_Record list_:
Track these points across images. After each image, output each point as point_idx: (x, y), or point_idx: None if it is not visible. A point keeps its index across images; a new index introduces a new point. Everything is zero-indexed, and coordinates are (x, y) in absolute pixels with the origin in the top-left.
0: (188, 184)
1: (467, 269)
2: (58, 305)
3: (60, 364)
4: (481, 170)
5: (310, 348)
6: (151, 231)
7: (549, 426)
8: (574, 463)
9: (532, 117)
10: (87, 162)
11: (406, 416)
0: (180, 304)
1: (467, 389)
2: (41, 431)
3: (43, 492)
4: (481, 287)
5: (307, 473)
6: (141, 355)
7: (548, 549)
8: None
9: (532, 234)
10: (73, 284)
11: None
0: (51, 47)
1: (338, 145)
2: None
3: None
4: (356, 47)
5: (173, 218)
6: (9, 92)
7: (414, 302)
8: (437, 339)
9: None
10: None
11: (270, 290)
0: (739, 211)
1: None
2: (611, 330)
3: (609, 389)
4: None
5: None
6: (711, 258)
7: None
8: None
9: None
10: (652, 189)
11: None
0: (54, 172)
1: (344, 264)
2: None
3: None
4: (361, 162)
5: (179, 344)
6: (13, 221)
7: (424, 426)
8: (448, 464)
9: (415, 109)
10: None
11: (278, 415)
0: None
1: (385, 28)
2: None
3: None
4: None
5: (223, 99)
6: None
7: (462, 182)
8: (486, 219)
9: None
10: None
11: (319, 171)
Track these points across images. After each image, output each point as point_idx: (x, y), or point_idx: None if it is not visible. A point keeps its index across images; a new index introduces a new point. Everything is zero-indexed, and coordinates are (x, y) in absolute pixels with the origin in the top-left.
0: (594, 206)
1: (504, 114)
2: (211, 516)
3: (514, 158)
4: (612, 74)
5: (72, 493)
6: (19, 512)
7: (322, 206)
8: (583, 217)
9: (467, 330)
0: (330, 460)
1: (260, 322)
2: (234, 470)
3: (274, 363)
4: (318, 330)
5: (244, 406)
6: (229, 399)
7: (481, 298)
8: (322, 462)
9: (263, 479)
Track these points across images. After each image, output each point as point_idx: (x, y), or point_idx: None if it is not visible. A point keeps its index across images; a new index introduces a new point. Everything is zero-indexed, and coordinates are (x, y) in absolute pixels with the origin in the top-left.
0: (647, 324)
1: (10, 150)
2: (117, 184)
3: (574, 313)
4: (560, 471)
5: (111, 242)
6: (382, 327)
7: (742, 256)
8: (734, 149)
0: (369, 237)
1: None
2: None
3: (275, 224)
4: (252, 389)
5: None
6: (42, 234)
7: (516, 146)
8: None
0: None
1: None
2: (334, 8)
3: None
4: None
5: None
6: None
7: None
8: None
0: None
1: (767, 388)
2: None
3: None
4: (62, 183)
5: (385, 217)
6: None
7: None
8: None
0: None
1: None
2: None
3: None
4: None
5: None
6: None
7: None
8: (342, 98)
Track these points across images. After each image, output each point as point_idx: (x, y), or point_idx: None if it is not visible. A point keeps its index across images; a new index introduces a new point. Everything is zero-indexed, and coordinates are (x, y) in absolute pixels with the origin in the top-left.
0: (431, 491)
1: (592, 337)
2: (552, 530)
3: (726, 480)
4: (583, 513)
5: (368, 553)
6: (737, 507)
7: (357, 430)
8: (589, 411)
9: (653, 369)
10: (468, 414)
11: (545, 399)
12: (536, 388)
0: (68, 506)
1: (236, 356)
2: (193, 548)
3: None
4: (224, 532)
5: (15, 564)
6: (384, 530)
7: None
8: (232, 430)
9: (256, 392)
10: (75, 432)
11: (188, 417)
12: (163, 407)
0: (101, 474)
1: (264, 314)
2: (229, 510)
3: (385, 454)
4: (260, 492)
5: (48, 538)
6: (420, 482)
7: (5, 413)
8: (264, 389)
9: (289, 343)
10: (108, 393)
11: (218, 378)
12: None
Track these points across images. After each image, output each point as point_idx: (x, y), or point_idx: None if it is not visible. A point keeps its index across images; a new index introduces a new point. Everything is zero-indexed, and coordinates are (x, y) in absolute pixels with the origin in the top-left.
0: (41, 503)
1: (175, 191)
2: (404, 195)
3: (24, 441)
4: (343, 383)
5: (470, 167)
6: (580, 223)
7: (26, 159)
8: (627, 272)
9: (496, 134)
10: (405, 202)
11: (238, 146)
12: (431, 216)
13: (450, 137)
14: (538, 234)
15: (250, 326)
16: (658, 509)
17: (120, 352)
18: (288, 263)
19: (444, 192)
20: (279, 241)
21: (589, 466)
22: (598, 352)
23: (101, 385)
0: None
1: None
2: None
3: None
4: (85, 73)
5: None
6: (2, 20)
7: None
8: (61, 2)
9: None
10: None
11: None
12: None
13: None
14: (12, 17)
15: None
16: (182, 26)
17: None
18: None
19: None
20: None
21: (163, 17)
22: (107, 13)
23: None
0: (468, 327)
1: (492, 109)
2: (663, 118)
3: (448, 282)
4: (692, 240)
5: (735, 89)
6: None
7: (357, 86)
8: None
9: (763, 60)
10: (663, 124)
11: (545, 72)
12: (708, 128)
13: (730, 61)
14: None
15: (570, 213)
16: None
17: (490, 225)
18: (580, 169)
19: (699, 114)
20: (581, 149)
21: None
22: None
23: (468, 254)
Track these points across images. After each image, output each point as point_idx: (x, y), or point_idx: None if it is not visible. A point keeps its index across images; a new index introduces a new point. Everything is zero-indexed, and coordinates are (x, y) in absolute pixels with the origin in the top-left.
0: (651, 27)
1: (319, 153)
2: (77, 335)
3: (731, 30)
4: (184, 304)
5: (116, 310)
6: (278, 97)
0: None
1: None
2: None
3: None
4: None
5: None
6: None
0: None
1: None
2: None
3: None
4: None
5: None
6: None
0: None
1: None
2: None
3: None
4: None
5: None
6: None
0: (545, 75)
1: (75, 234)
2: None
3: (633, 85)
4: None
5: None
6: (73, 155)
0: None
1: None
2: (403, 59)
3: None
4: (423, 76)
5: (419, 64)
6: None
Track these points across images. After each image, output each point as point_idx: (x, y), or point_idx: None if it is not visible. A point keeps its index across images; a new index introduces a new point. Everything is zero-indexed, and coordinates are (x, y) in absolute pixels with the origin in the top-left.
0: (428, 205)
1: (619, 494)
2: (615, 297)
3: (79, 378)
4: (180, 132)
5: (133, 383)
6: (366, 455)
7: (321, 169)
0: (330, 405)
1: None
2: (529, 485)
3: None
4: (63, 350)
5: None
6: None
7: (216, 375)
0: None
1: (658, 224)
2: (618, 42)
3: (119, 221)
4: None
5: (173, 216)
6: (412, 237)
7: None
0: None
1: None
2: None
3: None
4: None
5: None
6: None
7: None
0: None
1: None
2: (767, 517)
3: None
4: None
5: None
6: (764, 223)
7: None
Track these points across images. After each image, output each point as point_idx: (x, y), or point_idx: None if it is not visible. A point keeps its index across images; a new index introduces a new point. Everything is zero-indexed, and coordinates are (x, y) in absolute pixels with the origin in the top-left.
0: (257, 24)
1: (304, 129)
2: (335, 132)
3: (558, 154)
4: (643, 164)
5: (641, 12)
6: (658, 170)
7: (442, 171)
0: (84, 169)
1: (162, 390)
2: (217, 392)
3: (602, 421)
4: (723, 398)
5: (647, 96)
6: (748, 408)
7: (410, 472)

_Exercise prompt_: Starting at the beginning of the items and ending at the line containing "10: (73, 284)", write those lines out again with "top-left" replaced by "upper-left" and nothing else changed.

_Worked answer_:
Track these points across images. After each image, output each point as point_idx: (x, y), or point_idx: None if it is not visible. A point keeps its index across images; a new index introduces a new point. Everything is zero-indexed, and coordinates are (x, y) in absolute pixels with the origin in the upper-left.
0: (188, 184)
1: (467, 269)
2: (58, 305)
3: (60, 364)
4: (481, 170)
5: (310, 348)
6: (151, 231)
7: (549, 426)
8: (574, 463)
9: (532, 117)
10: (87, 162)
11: (406, 416)
0: (180, 304)
1: (467, 389)
2: (41, 431)
3: (43, 492)
4: (481, 287)
5: (307, 473)
6: (141, 355)
7: (548, 549)
8: None
9: (532, 234)
10: (73, 284)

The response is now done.